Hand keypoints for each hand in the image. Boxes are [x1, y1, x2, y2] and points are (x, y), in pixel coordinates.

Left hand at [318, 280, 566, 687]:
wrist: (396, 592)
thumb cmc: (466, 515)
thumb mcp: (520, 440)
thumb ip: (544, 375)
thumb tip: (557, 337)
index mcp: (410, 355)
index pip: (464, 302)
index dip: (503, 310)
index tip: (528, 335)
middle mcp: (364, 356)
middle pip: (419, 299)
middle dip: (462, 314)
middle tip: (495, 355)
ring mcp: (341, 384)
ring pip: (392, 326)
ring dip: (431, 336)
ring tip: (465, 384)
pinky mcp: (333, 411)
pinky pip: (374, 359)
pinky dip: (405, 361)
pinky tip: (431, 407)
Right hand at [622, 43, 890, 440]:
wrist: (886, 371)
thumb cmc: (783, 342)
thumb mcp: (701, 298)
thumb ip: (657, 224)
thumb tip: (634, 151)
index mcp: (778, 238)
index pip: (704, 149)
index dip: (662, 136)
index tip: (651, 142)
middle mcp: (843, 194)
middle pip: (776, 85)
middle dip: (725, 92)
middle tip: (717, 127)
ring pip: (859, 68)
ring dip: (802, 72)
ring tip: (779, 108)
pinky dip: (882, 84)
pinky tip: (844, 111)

Activity:
Apply a filter for "ring" to the data above, then copy each line that matches.

Task output:
ring mcp: (341, 384)
ring pip: (392, 326)
ring dip: (431, 336)
ring tip: (465, 384)
ring pip: (859, 68)
ring dip: (802, 72)
ring tip: (779, 108)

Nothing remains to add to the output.